SOURCE INFORMATION Start Marker

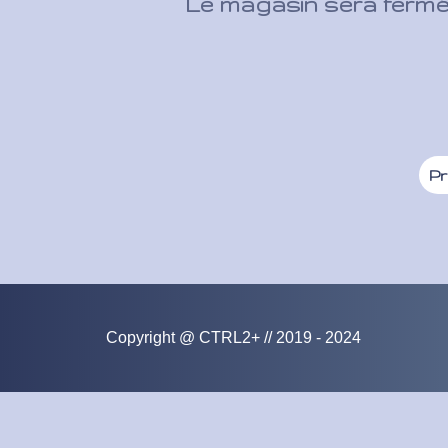
Le magasin sera fermé 
Pr
Copyright @ CTRL2+ // 2019 - 2024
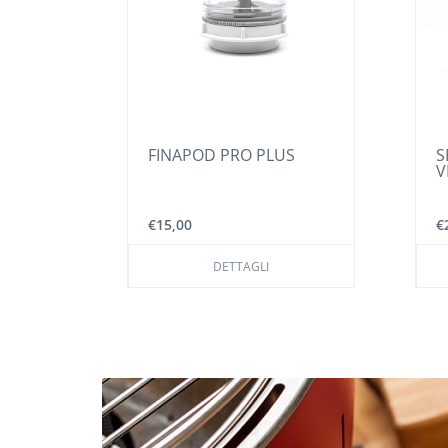
FINAPOD PRO PLUS
S
ER
V
€15,00
€
DETTAGLI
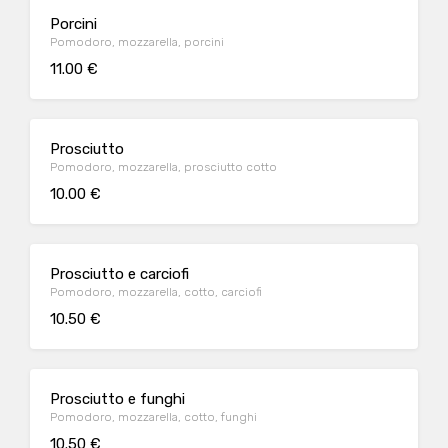
Porcini
Pomodoro, mozzarella, porcini
11.00 €
Prosciutto
Pomodoro, mozzarella, prosciutto cotto
10.00 €
Prosciutto e carciofi
Pomodoro, mozzarella, cotto, carciofi
10.50 €
Prosciutto e funghi
Pomodoro, mozzarella, cotto, funghi
10.50 €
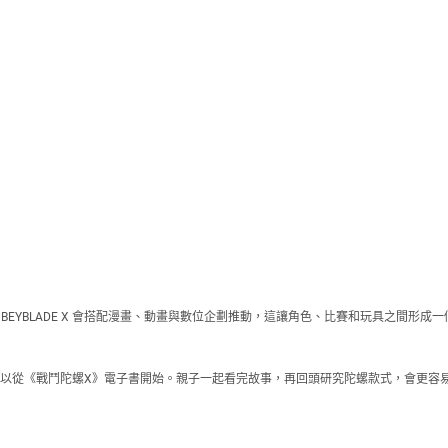
料提到 BEYBLADE X 會搭配漫畫、動畫與數位企劃推動，這讓角色、比賽和玩具之
以從《戰鬥陀螺X》電子書開始。親子一起看完故事，再回頭研究陀螺款式，會更容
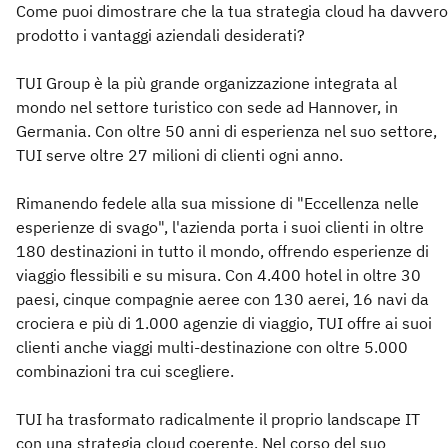
Come puoi dimostrare che la tua strategia cloud ha davvero
prodotto i vantaggi aziendali desiderati?
TUI Group è la più grande organizzazione integrata al
mondo nel settore turistico con sede ad Hannover, in
Germania. Con oltre 50 anni di esperienza nel suo settore,
TUI serve oltre 27 milioni di clienti ogni anno.
Rimanendo fedele alla sua missione di "Eccellenza nelle
esperienze di svago", l'azienda porta i suoi clienti in oltre
180 destinazioni in tutto il mondo, offrendo esperienze di
viaggio flessibili e su misura. Con 4.400 hotel in oltre 30
paesi, cinque compagnie aeree con 130 aerei, 16 navi da
crociera e più di 1.000 agenzie di viaggio, TUI offre ai suoi
clienti anche viaggi multi-destinazione con oltre 5.000
combinazioni tra cui scegliere.
TUI ha trasformato radicalmente il proprio landscape IT
con una strategia cloud coerente. Nel corso del suo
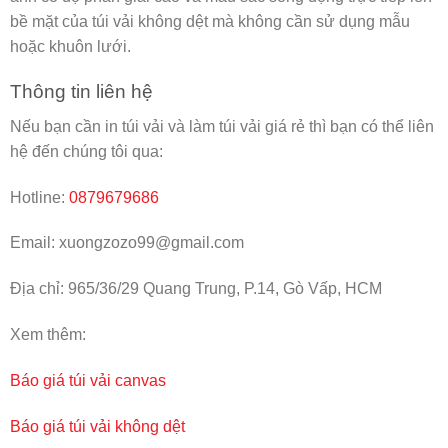
bề mặt của túi vải không dệt mà không cần sử dụng mẫu
hoặc khuôn lưới.
Thông tin liên hệ
Nếu bạn cần in túi vải và làm túi vải giá rẻ thì bạn có thể liên
hệ đến chúng tôi qua:
Hotline:
0879679686
Email: xuongzozo99@gmail.com
Địa chỉ: 965/36/29 Quang Trung, P.14, Gò Vấp, HCM
Xem thêm:
Báo giá túi vải canvas
Báo giá túi vải không dệt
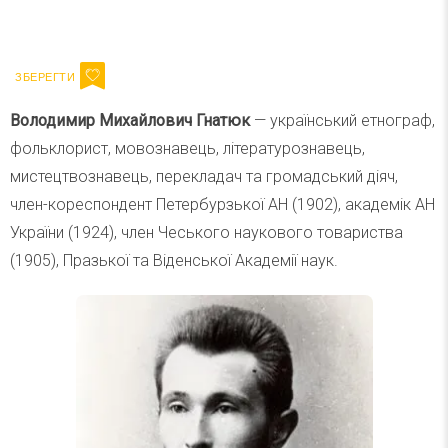
Ваш імейл
Підписатися
Email
Володимир Михайлович Гнатюк
— український етнограф,
фольклорист, мовознавець, літературознавець,
мистецтвознавець, перекладач та громадський діяч,
член-кореспондент Петербурзької АН (1902), академік АН
України (1924), член Чеського наукового товариства
(1905), Празької та Віденської Академії наук.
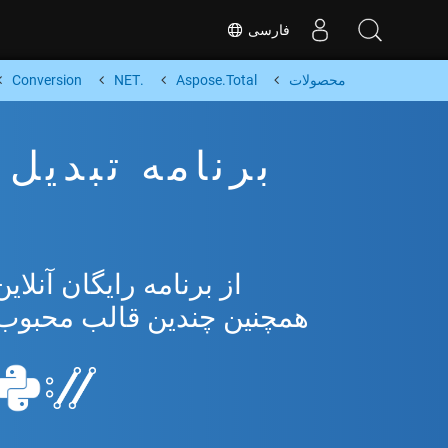
فارسی
محصولات
Aspose.Total
.NET
Conversion
همچنین چندین قالب محبوب از osoft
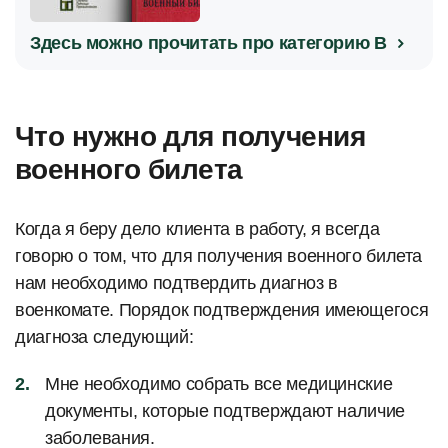
Здесь можно прочитать про категорию В
Что нужно для получения
военного билета
Когда я беру дело клиента в работу, я всегда
говорю о том, что для получения военного билета
нам необходимо подтвердить диагноз в
военкомате. Порядок подтверждения имеющегося
диагноза следующий:
Мне необходимо собрать все медицинские
документы, которые подтверждают наличие
заболевания.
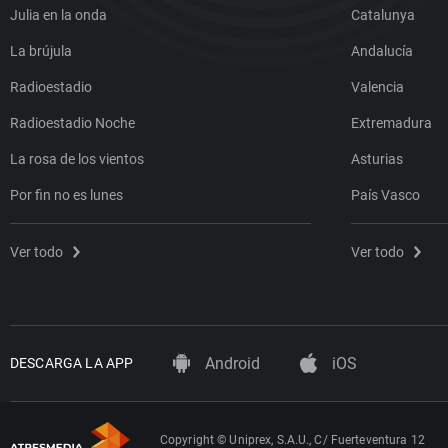
Julia en la onda
Catalunya
La brújula
Andalucía
Radioestadio
Valencia
Radioestadio Noche
Extremadura
La rosa de los vientos
Asturias
Por fin no es lunes
País Vasco
Ver todo
Ver todo
Android
iOS
DESCARGA LA APP
Copyright © Uniprex, S.A.U., C/ Fuerteventura 12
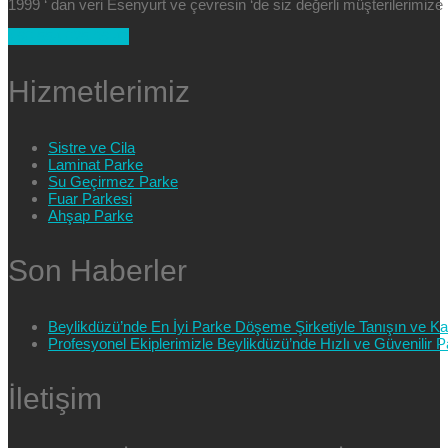
1999 ‘ dan veri Esenyurt ve çevresin ‘de siz değerli müşterilerimi
+90 554 025 89 47
Hizmetlerimiz
Sistre ve Cila
Laminat Parke
Su Geçirmez Parke
Fuar Parkesi
Ahşap Parke
Son Haberler
Beylikdüzü’nde En İyi Parke Döşeme Şirketiyle Tanışın ve Kali
Profesyonel Ekiplerimizle Beylikdüzü’nde Hızlı ve Güvenilir
İletişim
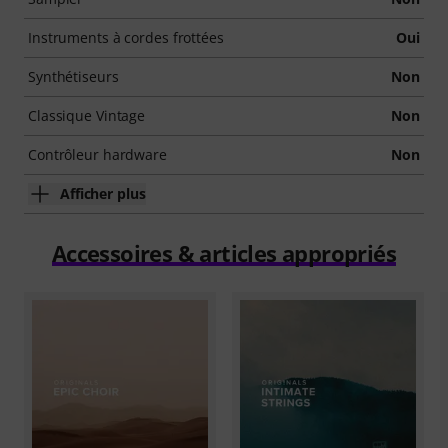
Instruments à cordes frottées
Oui
Synthétiseurs
Non
Classique Vintage
Non
Contrôleur hardware
Non
Afficher plus
Accessoires & articles appropriés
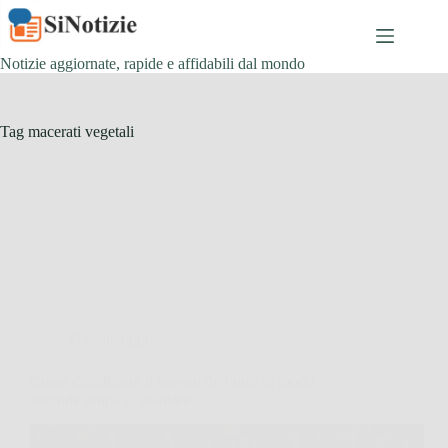
Salta
al
contenuto
Notizie aggiornate, rapide e affidabili dal mondo
Tag
macerati vegetali
Giardinaggio
Come disinfettare il terreno dell’orto in modo
naturale prima di piantare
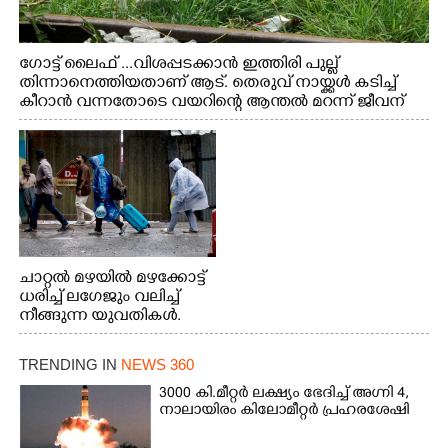
ഗോട്ട് ലൈഫ് ...വിശപ്പടക്കാൻ ഇത്തിരി പുല്ല്
തിന്നാനെത്തിയതാണ് ആട്. തെരുവ് നായ്ക്കൾ കടിച്ച്
കീറാൻ വന്നതോടെ വയറിന്റെ ആന്തൽ മറന്ന് ജീവന്
വേണ്ടിയായി ഓട്ടം. എറണാകുളം വാത്തുരുത്തിയിൽ
നിന്നുള്ള കാഴ്ച
ചാറ്റൽ മഴയിൽ മഴക്കോട്ട്
ധരിച്ച് ലഗേജും വലിച്ച്
നീങ്ങുന്ന യുവതികൾ.
എറണാകുളം മേനകയിൽ
നിന്നുള്ള കാഴ്ച
TRENDING IN
NEWS 360
3000 കി.മീറ്റർ ലക്ഷ്യം ഭേദിച്ച് അഗ്നി 4,
നാലായിരം കിലോമീറ്റർ പ്രഹരശേഷി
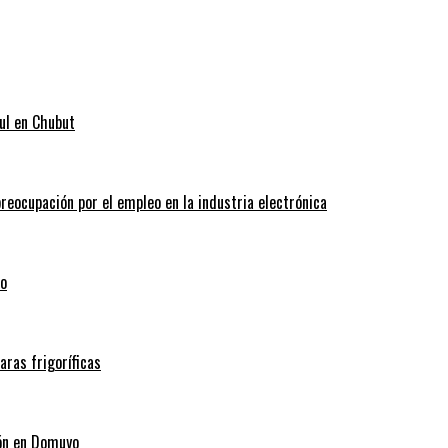
ul en Chubut
reocupación por el empleo en la industria electrónica
co
ras frigoríficas
ión en Domuyo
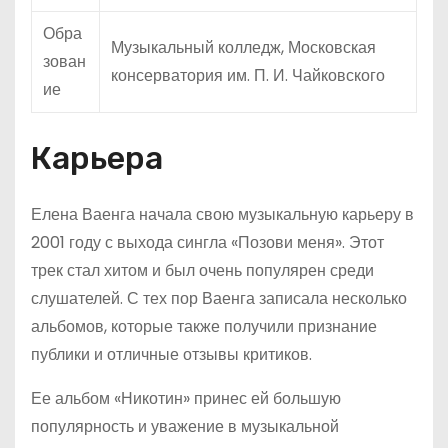
Обра
Музыкальный колледж, Московская
зован
консерватория им. П. И. Чайковского
ие
Карьера
Елена Ваенга начала свою музыкальную карьеру в
2001 году с выхода сингла «Позови меня». Этот
трек стал хитом и был очень популярен среди
слушателей. С тех пор Ваенга записала несколько
альбомов, которые также получили признание
публики и отличные отзывы критиков.
Ее альбом «Никотин» принес ей большую
популярность и уважение в музыкальной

SOURCE INFORMATION End Marker

■ **WORK TO COMPLETE**
Copy every line of the material above word for word, omitting the picture lines.

■ **EXERCISE ANSWER**
Le magasin sera fermé 
Pr
Copyright @ CTRL2+ // 2019 - 2024
FINAPOD PRO PLUS
S
ER
V
€15,00
€
DETTAGLI
Porcini
Pomodoro, mozzarella, porcini
11.00 €
Prosciutto
Pomodoro, mozzarella, prosciutto cotto
10.00 €
Prosciutto e carciofi
Pomodoro, mozzarella, cotto, carciofi
10.50 €
Prosciutto e funghi
Pomodoro, mozzarella, cotto, funghi
10.50 €
料提到 BEYBLADE X 會搭配漫畫、動畫與數位企劃推動，這讓角色、比賽和玩具之
以從《戰鬥陀螺X》電子書開始。親子一起看完故事，再回頭研究陀螺款式，會更容
Come puoi dimostrare che la tua strategia cloud ha davvero
prodotto i vantaggi aziendali desiderati?
TUI Group è la più grande organizzazione integrata al
mondo nel settore turistico con sede ad Hannover, in
Germania. Con oltre 50 anni di esperienza nel suo settore,
TUI serve oltre 27 milioni di clienti ogni anno.
Rimanendo fedele alla sua missione di "Eccellenza nelle
esperienze di svago", l'azienda porta i suoi clienti in oltre
180 destinazioni in tutto il mondo, offrendo esperienze di
viaggio flessibili e su misura. Con 4.400 hotel in oltre 30
paesi, cinque compagnie aeree con 130 aerei, 16 navi da
crociera e più di 1.000 agenzie di viaggio, TUI offre ai suoi
clienti anche viaggi multi-destinazione con oltre 5.000
combinazioni tra cui scegliere.
TUI ha trasformato radicalmente il proprio landscape IT
con una strategia cloud coerente. Nel corso del suo
bề mặt của túi vải không dệt mà không cần sử dụng mẫu
hoặc khuôn lưới.
Thông tin liên hệ
Nếu bạn cần in túi vải và làm túi vải giá rẻ thì bạn có thể liên
hệ đến chúng tôi qua:
Hotline:
0879679686
Email: xuongzozo99@gmail.com
Địa chỉ: 965/36/29 Quang Trung, P.14, Gò Vấp, HCM
Xem thêm:
Báo giá túi vải canvas
Báo giá túi vải không dệt
Ваш імейл
Підписатися
Email
Володимир Михайлович Гнатюк
— український етнограф,
фольклорист, мовознавець, літературознавець,
мистецтвознавець, перекладач та громадський діяч,
член-кореспондент Петербурзької АН (1902), академік АН
України (1924), член Чеського наукового товариства
(1905), Празької та Віденської Академії наук.
فارسی
محصولات
Aspose.Total
.NET
Conversion
همچنین چندین قالب محبوب از osoft
Здесь можно прочитать про категорию В
Что нужно для получения
военного билета
Когда я беру дело клиента в работу, я всегда
говорю о том, что для получения военного билета
нам необходимо подтвердить диагноз в
военкомате. Порядок подтверждения имеющегося
диагноза следующий:
Мне необходимо собрать все медицинские
документы, которые подтверждают наличие
заболевания.
Julia en la onda
Catalunya
La brújula
Andalucía
Radioestadio
Valencia
Radioestadio Noche
Extremadura
La rosa de los vientos
Asturias
Por fin no es lunes
País Vasco
Ver todo
Ver todo
Android
iOS
DESCARGA LA APP
Copyright © Uniprex, S.A.U., C/ Fuerteventura 12
1999 ‘ dan veri Esenyurt ve çevresin ‘de siz değerli müşterilerimi
+90 554 025 89 47
Hizmetlerimiz
Sistre ve Cila
Laminat Parke
Su Geçirmez Parke
Fuar Parkesi
Ahşap Parke
Son Haberler
Beylikdüzü’nde En İyi Parke Döşeme Şirketiyle Tanışın ve Kali
Profesyonel Ekiplerimizle Beylikdüzü’nde Hızlı ve Güvenilir
İletişim
Instruments à cordes frottées
Oui
Synthétiseurs
Non
Classique Vintage
Non
Contrôleur hardware
Non
Afficher plus
Accessoires & articles appropriés
Salta
al
contenuto
Notizie aggiornate, rapide e affidabili dal mondo
Tag
macerati vegetali
Giardinaggio
Come disinfettare il terreno dell’orto in modo
naturale prima di piantare
ഗോട്ട് ലൈഫ് ...വിശപ്പടക്കാൻ ഇത്തിരി പുല്ല്
തിന്നാനെത്തിയതാണ് ആട്. തെരുവ് നായ്ക്കൾ കടിച്ച്
കീറാൻ വന്നതോടെ വയറിന്റെ ആന്തൽ മറന്ന് ജീവന്
വേണ്ടിയായി ഓട്ടം. എറണാകുളം വാത്തുരുത്തിയിൽ
നിന്നുള്ള കാഴ്ച
ചാറ്റൽ മഴയിൽ മഴക്കോട്ട്
ധരിച്ച് ലഗേജും വലിച്ച്
നീങ്ങുന്ന യുവതികൾ.
എറണാകുളം മേനകയിൽ
നിന്നുള്ള കാഴ്ച
TRENDING IN
NEWS 360
3000 കി.മീറ്റർ ലക്ഷ്യം ഭേദിച്ച് അഗ്നി 4,
നാലായിരം കിലോമീറ്റർ പ്രഹരശേഷി
ul en Chubut
reocupación por el empleo en la industria electrónica
co
ras frigoríficas
ión en Domuyo
Обра
Музыкальный колледж, Московская
зован
консерватория им. П. И. Чайковского
ие
Карьера
Елена Ваенга начала свою музыкальную карьеру в
2001 году с выхода сингла «Позови меня». Этот
трек стал хитом и был очень популярен среди
слушателей. С тех пор Ваенга записала несколько
альбомов, которые также получили признание
публики и отличные отзывы критиков.
Ее альбом «Никотин» принес ей большую
популярность и уважение в музыкальной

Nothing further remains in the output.